This is the real life story of a 25 year old fighting the fight of her life with breast cancer and then at 29 finding a recurrence and having to make life changing decisions. This is my story.

You've done it before and you can do it now. See the positive possibilities. Redirect the substantial energy of your frustration and turn it into positive, effective, unstoppable determination. Ralph Marston

I've been known as a strong willed, independent, and stubborn girl and woman. Maybe it all was planned to be that way so that I could succeed in this fight. I learn more about myself each day and what I can handle and what's really important in this world.


Friday, June 1, 2012

It is finally Friday!

This has been the longest week in a while and I am so happy and relieved it is Friday.  This week has been an emotional roller coaster ride.  I want to thank all the folks who said a prayer for my friend this week - they received some good news.  Waiting for final results to arrive but from the preliminary scans and tests, things are looking good.  God is good. 

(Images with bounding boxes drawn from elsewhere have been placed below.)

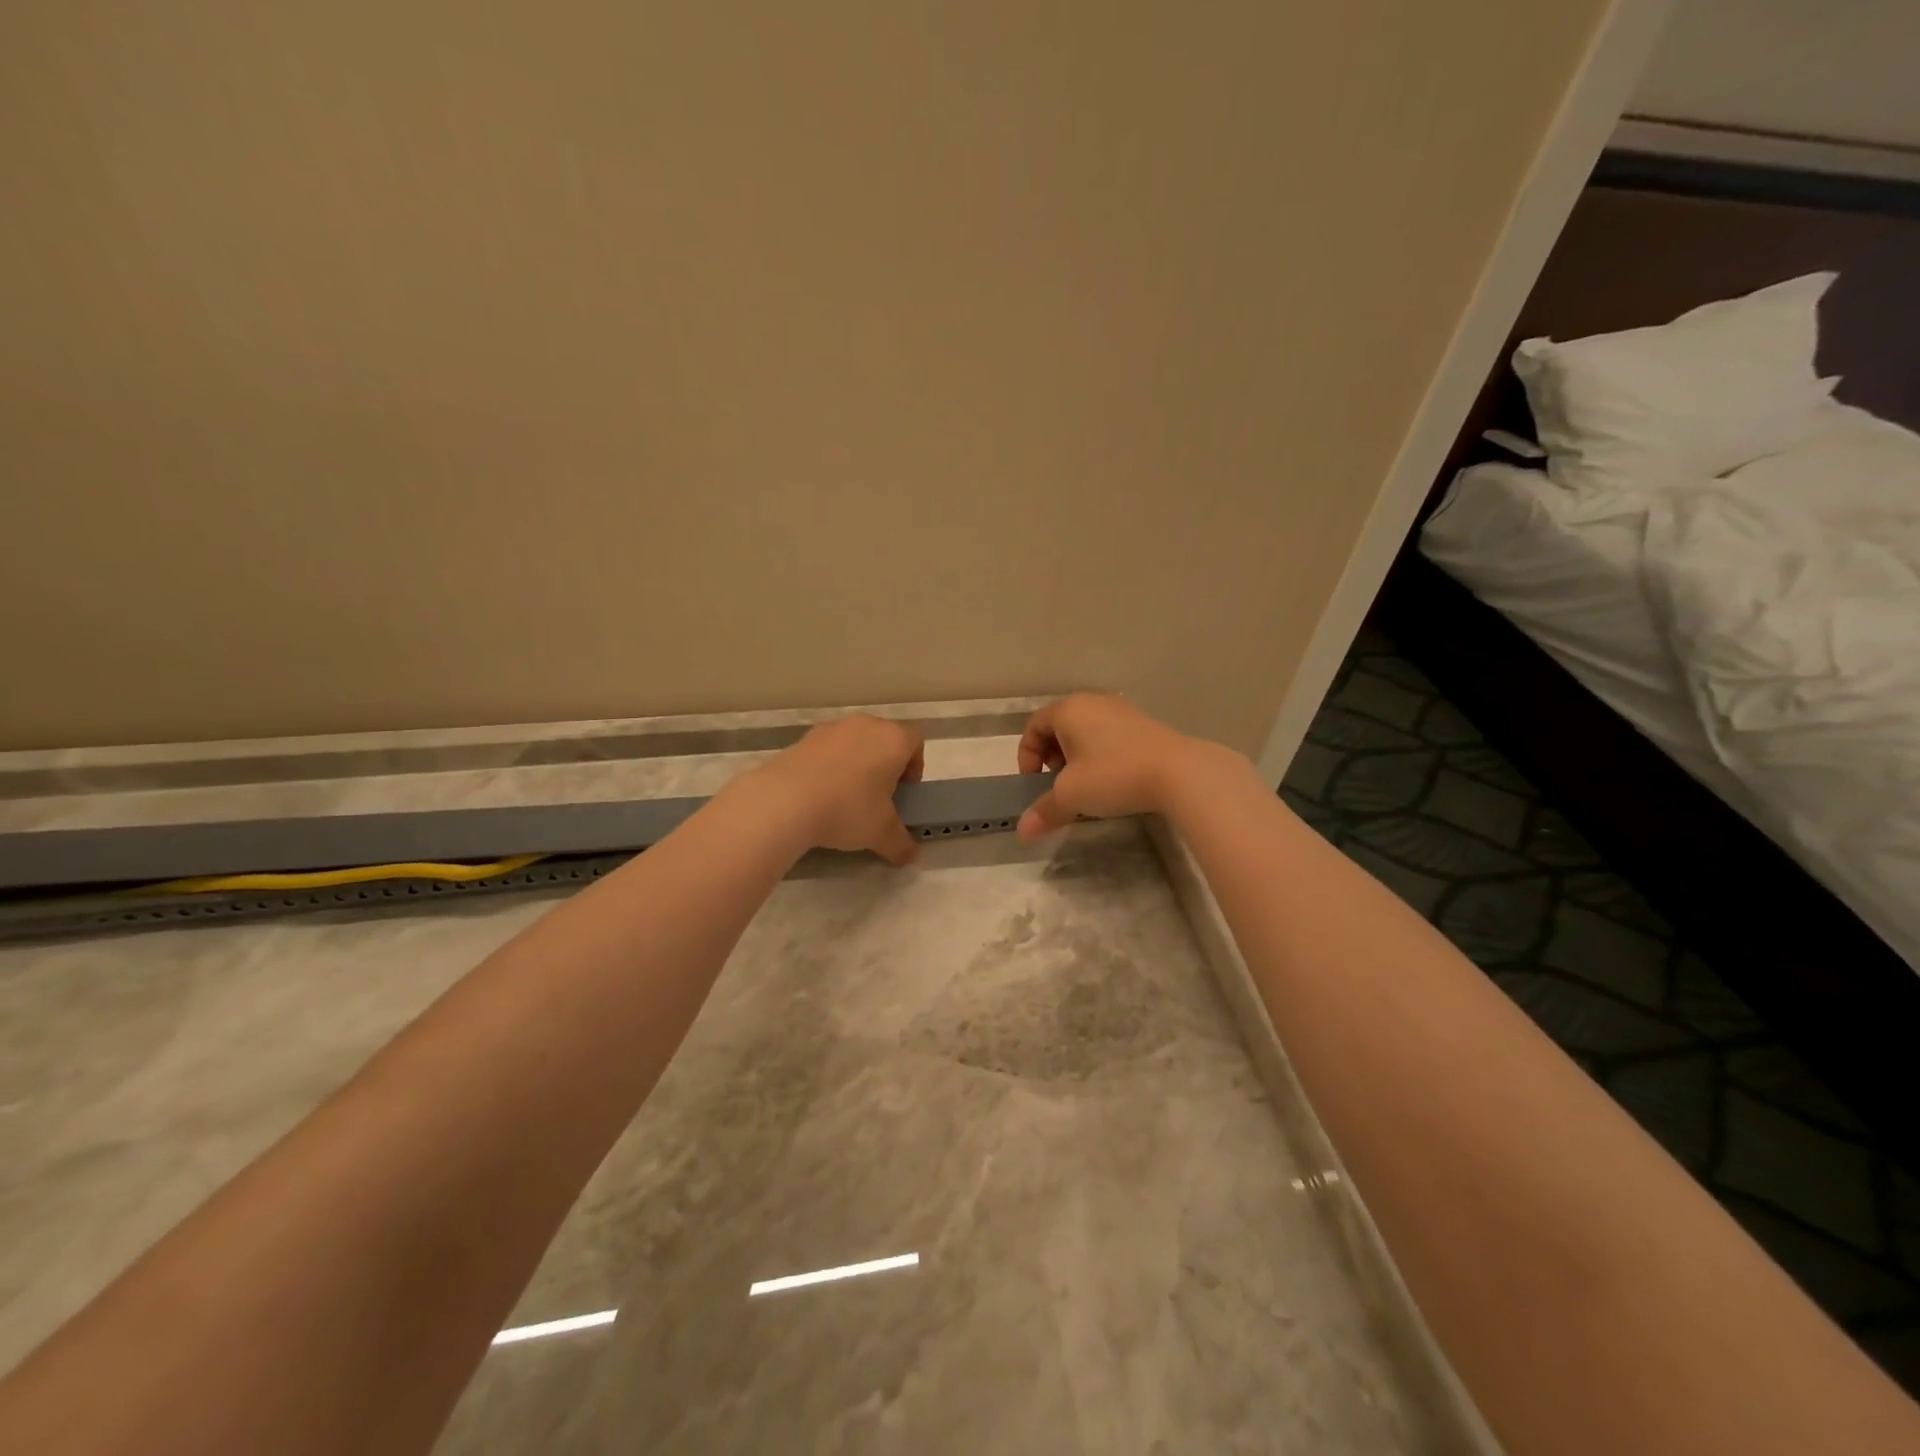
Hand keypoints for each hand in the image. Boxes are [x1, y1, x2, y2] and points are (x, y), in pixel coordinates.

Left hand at [751, 714, 925, 864]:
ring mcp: (831, 728)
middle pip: (884, 740)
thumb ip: (901, 844)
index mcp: (893, 739)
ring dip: (855, 765)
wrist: (785, 800)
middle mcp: (865, 725)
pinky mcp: (803, 739)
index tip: (904, 792)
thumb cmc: (848, 809)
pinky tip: (819, 795)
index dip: (915, 766)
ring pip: (854, 743)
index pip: (915, 741)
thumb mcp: (881, 834)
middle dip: (884, 766)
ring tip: (845, 799)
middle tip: (878, 798)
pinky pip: (826, 751)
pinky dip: (828, 768)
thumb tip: (910, 856)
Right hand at [1015, 693, 1217, 841]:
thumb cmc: (1113, 775)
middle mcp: (1092, 702)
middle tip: (1057, 783)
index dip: (1026, 755)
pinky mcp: (1143, 724)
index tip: (1033, 782)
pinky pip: (1108, 735)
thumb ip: (1044, 810)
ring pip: (1085, 731)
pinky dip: (1099, 754)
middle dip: (1051, 756)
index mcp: (1069, 710)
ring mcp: (1121, 710)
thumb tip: (1022, 832)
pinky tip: (1111, 779)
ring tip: (1084, 784)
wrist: (1179, 773)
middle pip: (1059, 726)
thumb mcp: (1071, 796)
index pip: (1033, 726)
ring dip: (1076, 757)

My spirits are back up and happy again.  Sorry about the low the other day, I don't like letting those days show to anyone but I know that I need to let those days out and that is why I'm blogging to get those pesky feelings out.  I appreciate those who took time out of their days to just listen and be there.  It means more to me than you could ever imagine, knowing I can trust you to be able to handle the inner me (good and dark sides) and to allow me the ability to get these things out.  The last time I went through this, I let a lot of it bottle up until the end when it all exploded out one night when my husband was out of town.  I got off work and just literally lost it - mental breakdown.  On the way home at about midnight, I called the company's EAP line and just cried and cried - all the anger, fear, frustration, and pain just exploded out. I was tired of putting on the happy face for everyone and their brother.  After that, I was ok.  So going for the more, slow release theory this time around. 

This weekend will be a spring cleaning weekend.... ohhhh fun! I know, you wish you could be me this weekend here. Thank you all for the encouragement and support.  Oh and by the way, the surgery location has healed beautifully. Looks more like a scratch everyday.  I seriously love my surgeon... he is the best thing in the world. Just hope the radiation doesn't mess with it too much but we shall see.